Die Frage nach fachlicher und politischer Verantwortung stellt sich, weil Teil 2 und Teil 3 aufzeigen werden: Aussagen und Inhalte wissenschaftlicher Publikationen werden im DJI-Artikel systematisch verfälscht.

Fußnoten

[1] Hinweise zu sprachlichen Vereinfachungen: Formulierungen wie 'DJI-Autoren' oder 'DJI-Artikel' werden vereinfachend verwendet (die Affiliation des Zweitautors wird z. B. mit "in eigener Praxis" angegeben). Es liegen z. T. komplizierte Sachverhalte vor, zur besseren Lesbarkeit wird deshalb stellenweise das generische Maskulinum verwendet. Beschreibungen beziehen sich, sofern nicht anders angegeben, auf alle Geschlechter.
[2] Siehe z. B. Webseite von Dr. W. von Boch-Galhau: www.drvboch.de oder mehr als 1000 Artikel zum Thema PA: www.kimiss.uni-tuebingen.de/de/pa_lit.html
[3] Bauer, M. (2007): Das Ende der Entfremdung. Zeitschrift für Ideengeschichte, 1(1), 7-29. doi.org/10.17104/1863-8937-2007-1-7
[4] Artikel von Bauer (2007), Beginn des Artikels: "Gleich auf den ersten Seiten von The Great Chain of Being erklärt der amerikanische Ideenhistoriker Arthur O. Lovejoy seinen Lesern, warum sich die Ideengeschichte nicht für 'ismen' interessiert. Ideologien seien 'komplexe Gebilde', die erst zergliedert werden müßten, wolle man auf die 'Elementarideen' stoßen. Sie aber sind nach Lovejoys Verständnis der eigentliche Gegenstand der Ideengeschichte. Die Elementarideen stellen die nicht weiter zerlegbaren Kostbarkeiten dar, nach denen der Ideenhistoriker im Flußbett der Tradition mit Fleiß, Geduld und geschultem Gedächtnis schürft. Lovejoy scheut sich, diese 'ursprünglichen, beharrlichen oder immer wieder auftauchenden Elemente in der Geschichte des Denkens' formal zu definieren. Vielmehr legt er eine Typologie vor." [... ... ... ...] "Entweder Marx oder Freud? Nein, Plessners Disjunktion war nicht auf der Höhe der Zeit. Aber auch Marx mit Freud ist ein halbes Jahrhundert nach Gehlens Prognose Geschichte. Die allerjüngste Gegenwart sucht Fichtes Formel liberal zu erneuern. Damit steht politische Ethik wieder im Kurs. Vom guten Leben ist die Rede, nd Tugendlehren gelingenden Selbstseins haben Konjunktur. Die gerechte Gesellschaft ist noch keine gute Gesellschaft. Schließlich soll Freiheit auch Glück sein." [Ende des Artikels]
[5] Gegenteilige Aussagen wie z. B. "Dass Soziologen derartige Phänomene bis auf den heutigen Tag untersuchen, ist schlechterdings nicht zu bestreiten." oder "Gehlen hält, anders als alle bisher besprochenen Autoren, 'Entfremdung' für eine 'echte Kategorie' der Sozialwissenschaft".

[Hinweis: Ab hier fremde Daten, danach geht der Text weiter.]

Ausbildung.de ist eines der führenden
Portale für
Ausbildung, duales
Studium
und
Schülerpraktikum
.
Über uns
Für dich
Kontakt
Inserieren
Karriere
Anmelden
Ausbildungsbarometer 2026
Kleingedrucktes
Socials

[6] Methoden der Desinformation im Artikel von Zimmermann et al., 2023 (s. auch Teil 3): (Weitere Beispiele in Teil 2, Teil 3):
  • Falsch-Referenzierung bzw. Zitieren ohne Zusammenhang. s. o.: Beispiel Bauer 2007.
  • Emotionalisierung von Sachverhalten. Bsp.: PAS wird als "Kampfbegriff" dargestellt (S. 44 in ZKJ 2/2023: "Gardner ... das Thema ... in den Kampfbegriff des 'Parental Alienation Syndrome' (PAS) verwandelt hat.").
  • Diskreditierung Ad hominem. Bsp.: Anderen Wissenschaftlern wird der "irreführende Gebrauch oder Missbrauch von Wissenschaft" unterstellt. Die Abwertungen konzentrieren sich anfänglich gegen Baumann et al.: "definieren ... offensichtlich tautologisch", "...versuchen sich im nächsten Schritt an einer Systematisierung …", etc.
  • Indoktrinierende Wiederholung Das veraltete Konzept 'PAS' / 'Parental Alienation Syndrom' wird im Text 15 mal referenziert, die wissenschaftlichen Entwicklungen der letzten 20 Jahre zu 'PA' / 'Parental Alienation' hingegen nur 4 mal. Dies wird zu Zwecken der sog. Kontaktschuld verwendet:
  • Kontaktschuld (Beeinflussung durch Negativ-Kopplung). Das PAS-Konzept wurde in den 1980er Jahren von R. Gardner etabliert. Wegen konzeptioneller Schwächen und Kritik an Gardners Person rückte 'PAS' nach der Jahrtausendwende zunehmend in den historischen Hintergrund. Positionierungen gegen Eltern-Kind-Entfremdung verwenden oft die Technik, eine Negativ-Darstellung durch Negativ-Kopplung zur Person R. Gardner bzw. zum veralteten Konzept 'PAS' zu erreichen.
[7] www.pasg.no/konferanse-2024, alienacionparental.com.ar/en/1er-congreso-internacional-interdisciplinario-sobre-alienacion-parental-y-violencia-familiar/, www.pasg.no/pasg-conference-speakers, und andere.